- **Data section**:

>>>

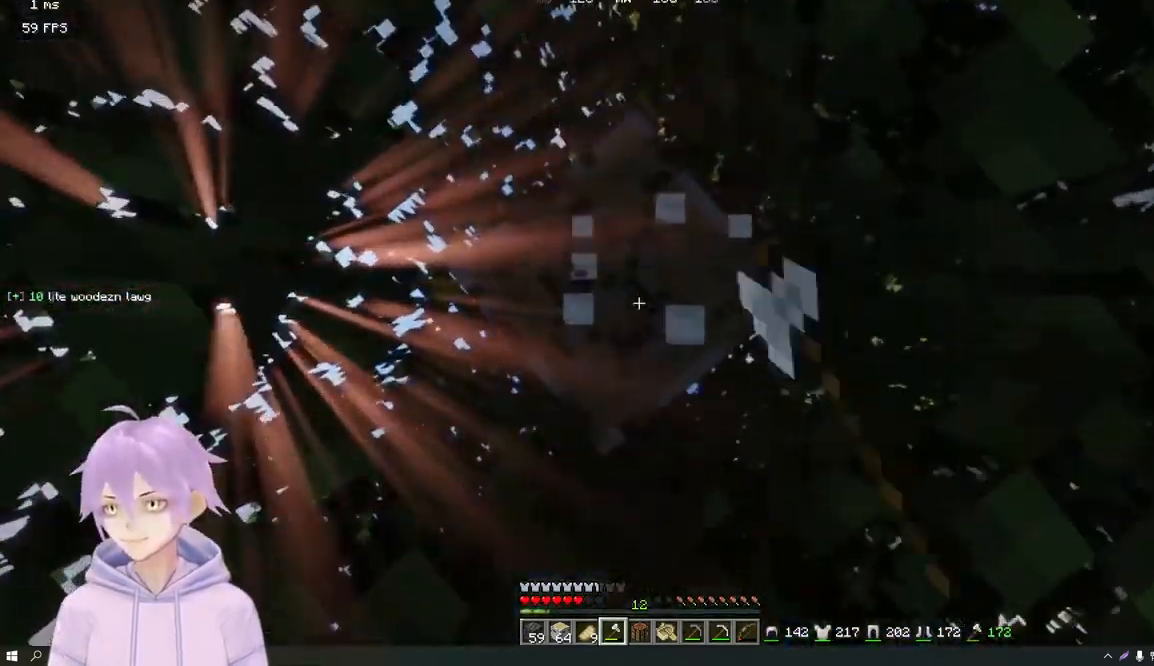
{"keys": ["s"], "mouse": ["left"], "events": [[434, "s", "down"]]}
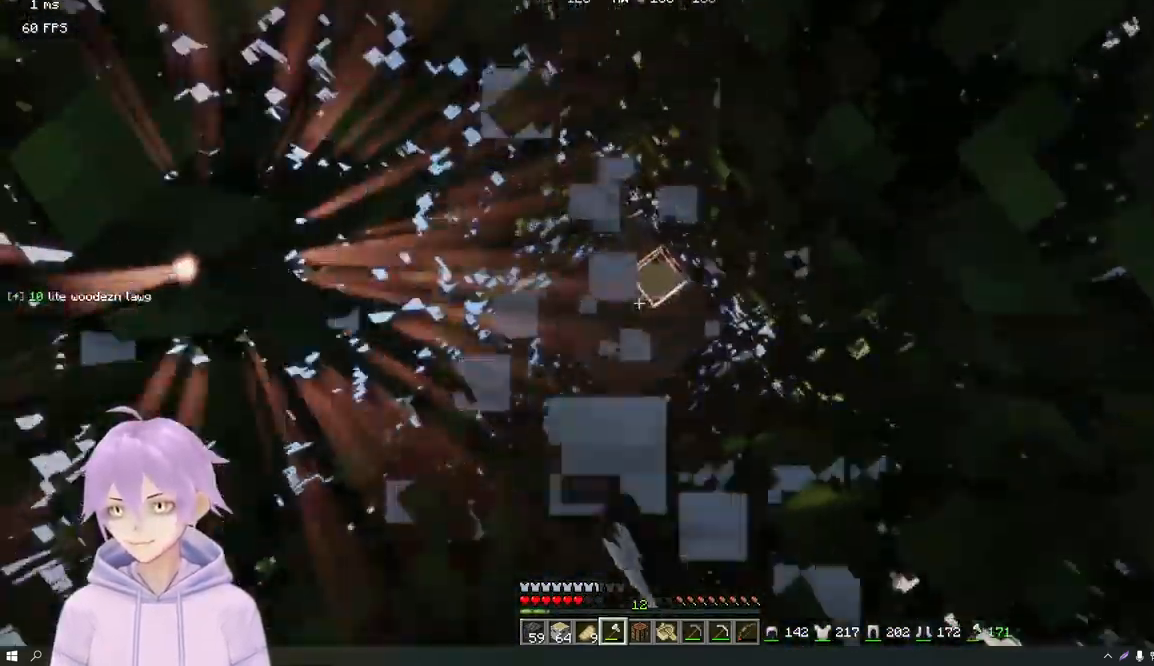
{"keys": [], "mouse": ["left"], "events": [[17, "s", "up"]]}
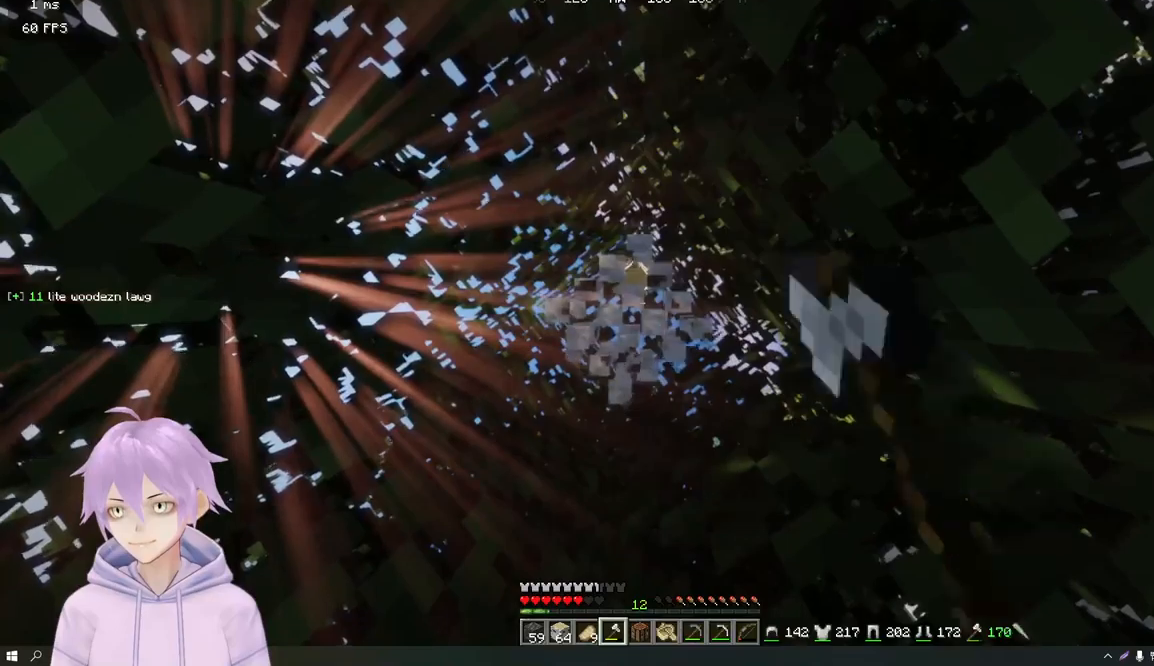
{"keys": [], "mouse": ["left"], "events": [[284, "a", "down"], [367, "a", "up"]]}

<<<

- **Exercise details**:
With images omitted, retype the data word for word.

- **Final answer**:
{"keys": ["s"], "mouse": ["left"], "events": [[434, "s", "down"]]}
{"keys": [], "mouse": ["left"], "events": [[17, "s", "up"]]}
{"keys": [], "mouse": ["left"], "events": [[284, "a", "down"], [367, "a", "up"]]}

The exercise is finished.